Translational Research

Poster Number: T443


James Dowling, MD, PhD, Hospital for Sick Children, Emanuela Pannia, PhD, Hospital for Sick Children, Rebecca Simonian, MSc, Hospital for Sick Children, Nesrin Sabha, Hospital for Sick Children, Sophie Karolczak, MSc, Hospital for Sick Children, Ashish Deshwar, MD, PhD, Hospital for Sick Children

Background: AAV mediated gene therapy holds great promise for the treatment of neuromuscular disorders. A critical barrier limiting the utility of AAV based therapy is off target adverse events, including particularly hepatotoxicity. Gene therapy for X-linked myotubular myopathy has epitomized the therapeutic dilemma, as an ongoing clinical trial of AAV8-MTM1 has shown incredible efficacy but has also resulted in fatal liver failure in 4 individuals. Pre clinical models have been poorly predictive of the side effects associated with AAV, and no liver concerns were identified in XLMTM mice treated with gene therapy. We recently demonstrated liver abnormalities in a zebrafish model of XLMTM, identifying that loss of MTM1 is sufficient to cause hepatobiliary disease.

Objectives: The goals of this study are to (1) evaluate the XLMTM mouse model for evidence of liver disease, (2) study the potential deleterious impact of AAV therapy on the hepatobiliary system in mice, and (3) test therapies for XLMTM associated hepatic injury.
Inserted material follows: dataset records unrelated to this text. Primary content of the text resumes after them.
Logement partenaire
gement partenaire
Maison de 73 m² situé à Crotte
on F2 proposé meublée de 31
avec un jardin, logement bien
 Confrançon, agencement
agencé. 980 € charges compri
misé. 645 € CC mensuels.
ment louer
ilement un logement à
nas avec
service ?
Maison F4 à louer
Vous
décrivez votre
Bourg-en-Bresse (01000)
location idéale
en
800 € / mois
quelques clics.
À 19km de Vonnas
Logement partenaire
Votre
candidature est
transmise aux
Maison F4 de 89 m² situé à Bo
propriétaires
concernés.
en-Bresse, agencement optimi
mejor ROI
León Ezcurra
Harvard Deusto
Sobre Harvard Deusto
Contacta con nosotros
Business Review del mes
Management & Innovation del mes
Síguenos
Results: In exciting new data, using a modified diet paradigm, we now identify liver pathology (including cholestatic liver disease) in the XLMTM mouse model, with changes consistent with those described in XLMTM patients and Mtm1 deficient zebrafish. In addition, we show that AAV8 significantly increases susceptibility to liver cholestasis in XLMTM mice, and further demonstrate hepatobiliary abnormalities in wild type mice associated with AAV8 treatment. Lastly, we demonstrate rescue of the XLMTM liver phenotype with lipid nanoparticle delivery of MTM1, thereby identifying a potential treatment strategy to mitigate liver side effects in XLMTM patients.

Conclusions: In all, we present for the first time liver disease in the XLMTM mouse model and liver toxicity associated with AAV8 exposure. These data provide critical insight into the adverse events seen in human gene therapy studies, and set the stage for defining their pathomechanisms and identifying potential therapies.